Tay-Sachs is a terrible degenerative disease that starts to affect children just as they start to crawl and finishes them off before they are ready for primary school. I mention it in passing early on in my course about Human Physiology because it is to do with a dysfunction in lyzosomes which are little blobs (membrane-bound vesicles, indeed) inside most of the cells of your body which act as waste-processing factories. One of these clean-up processes requires an enzyme called hexosaminidase A which breaks down fatty molecules called gangliosides. In the developing brain there is an enormous amount of metabolic activity: neurons are made, novel connections are set up and there is a huge amount of turn over of the bit-and-bobs that make up the cells. If you can't break down the gangliosides they accumulate and eventually destroy the function of the neurons in which they build up.. You can't break down the gangliosides if you have inherited two defective copies of the gene for Hexosaminidase A: one from each of your parents. If you have one blitzed copy and one functional copy of the gene then you're fine and there are a lot of these "carriers" out there.

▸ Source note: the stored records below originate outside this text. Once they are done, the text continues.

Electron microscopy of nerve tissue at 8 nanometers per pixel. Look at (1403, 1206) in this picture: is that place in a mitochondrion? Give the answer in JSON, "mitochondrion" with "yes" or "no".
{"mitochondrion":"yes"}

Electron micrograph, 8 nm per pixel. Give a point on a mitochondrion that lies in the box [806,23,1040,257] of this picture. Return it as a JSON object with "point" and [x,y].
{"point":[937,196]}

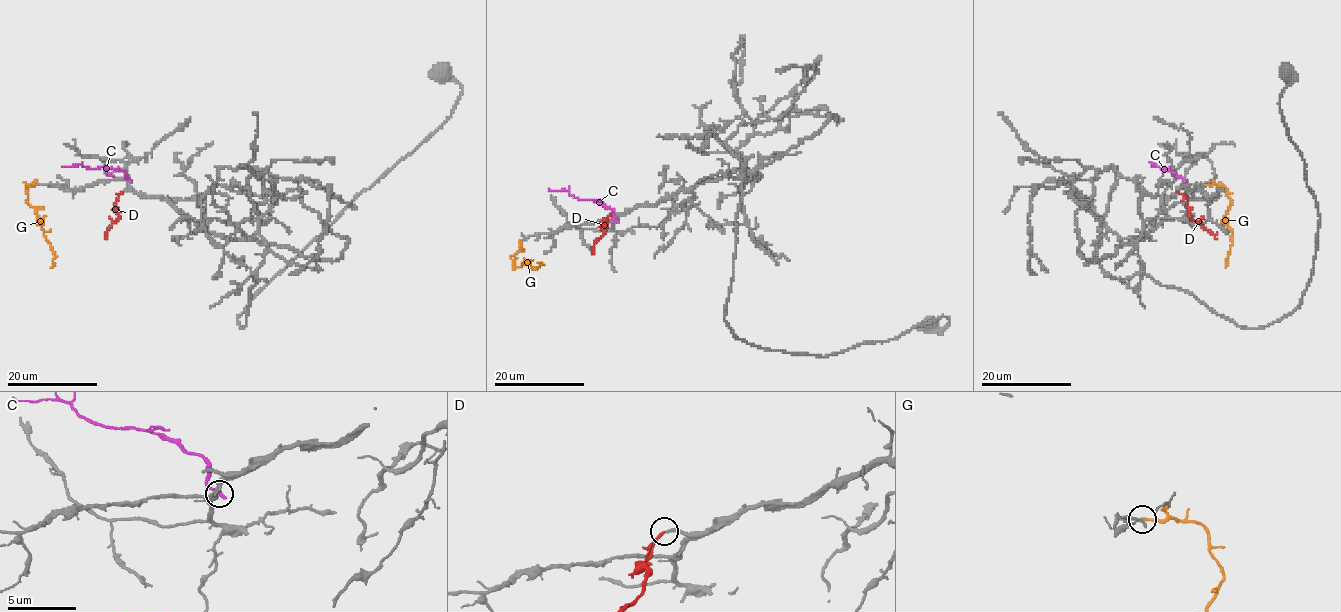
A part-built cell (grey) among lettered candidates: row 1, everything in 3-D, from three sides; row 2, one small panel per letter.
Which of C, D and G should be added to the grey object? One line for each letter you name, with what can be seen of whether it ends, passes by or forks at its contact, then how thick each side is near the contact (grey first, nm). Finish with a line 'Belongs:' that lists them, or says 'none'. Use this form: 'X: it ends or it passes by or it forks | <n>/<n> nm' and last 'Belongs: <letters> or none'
D: it ends | 200/240 nm
Belongs: D

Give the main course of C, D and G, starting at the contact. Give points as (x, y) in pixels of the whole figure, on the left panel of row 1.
C: (130, 179), (123, 171), (103, 167), (62, 167)
D: (123, 190), (115, 202), (117, 219), (106, 232)
G: (33, 185), (27, 188), (27, 203), (37, 214), (54, 256), (50, 268)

Of course it depends what you mean by "a lot"; there are about 1 million carriers in the USA out of a total population of 300 million, so if you pick you partner at random and you are yourself a carrier there is a 1:300 chance that any of your children will be affected. The odds are still stacked in your favour because 3 out of 4 of your offspring will not develop the dread disease. You could, of course, be unlucky and have four affected children in a row. If you don't know what your Tay-Sachs status is, the odds are better still = 1/300 * 1/300 * 1/4 = 1:360,000 lives births in the USA develop this infantile Tay-Sachs.
But some groups in the great melting pot are much more likely to have children with Tay-Sachs because the frequency of carriers is much higher: by accident; by cultural endogamy [a tendency to fall for the girl next door]; or good old inbreeding. Incest, they say, is the game the whole family can play. Notably, the Ashkenazim have higher frequencies of Tay-Sachs carriers [1/30], as do some groups of Québécois and their cousins the Cajuns of Louisiana and even Irish-Americans. Here the odds of having a T-S child = 1/30 * 1/30 * 1/4 = 1:3,600 or a hundred times more likely than in the general population. Despite the manifest increase in social capital from such schemes as The Jack and Jill Foundation, it is a hard road to care for a deeply handicapped child and most people would prefer to avoid that cross.
The Ashkenazim have developed a clever system for minimising the chances of their community bringing Tay-Sachs children into this world. Dor Yeshorim (דור ישרים) - "upright generation" aka Committee for Prevention of Jewish Genetic Diseases was set up a generation ago in the 1980s by a rabbi in NYC. One of the neat things about the scheme is that it is anonymous and so can't be used to hike up your health insurance premiums or deny employment. On a regular basis, Dor Yeshorim goes to Jewish schools and takes DNA samples in exchange for a docket containing a PIN code. The DNA is processed to identify carriers, not only of Tay-Sachs, but also Cystic Fibrosis and maybe a dozen other potentialy damaging genetic traits but these data stay on the computer until a Jewish boy and a Jewish girl think they might take the plunge together. In some of those communities, they practice a system of arranged marriages called Shidduch (שִׁדּוּךְ) in which the families get together and decide that Moshe and Rebecca might be a good match. Over a few meetings the eager elders gradually fade discretely into the back-ground and the boy and girl get to talk to each other and start to imagine what living together might entail. At some stage (earlier the better), they submit their PIN numbers to Dor Yeshorim and the computer says Yes or less likely No. This cunning plan has been remarkably effective in reducing the incidence of the disease in that community but has had no effect whatsoever on the prevalence of carriers in the population.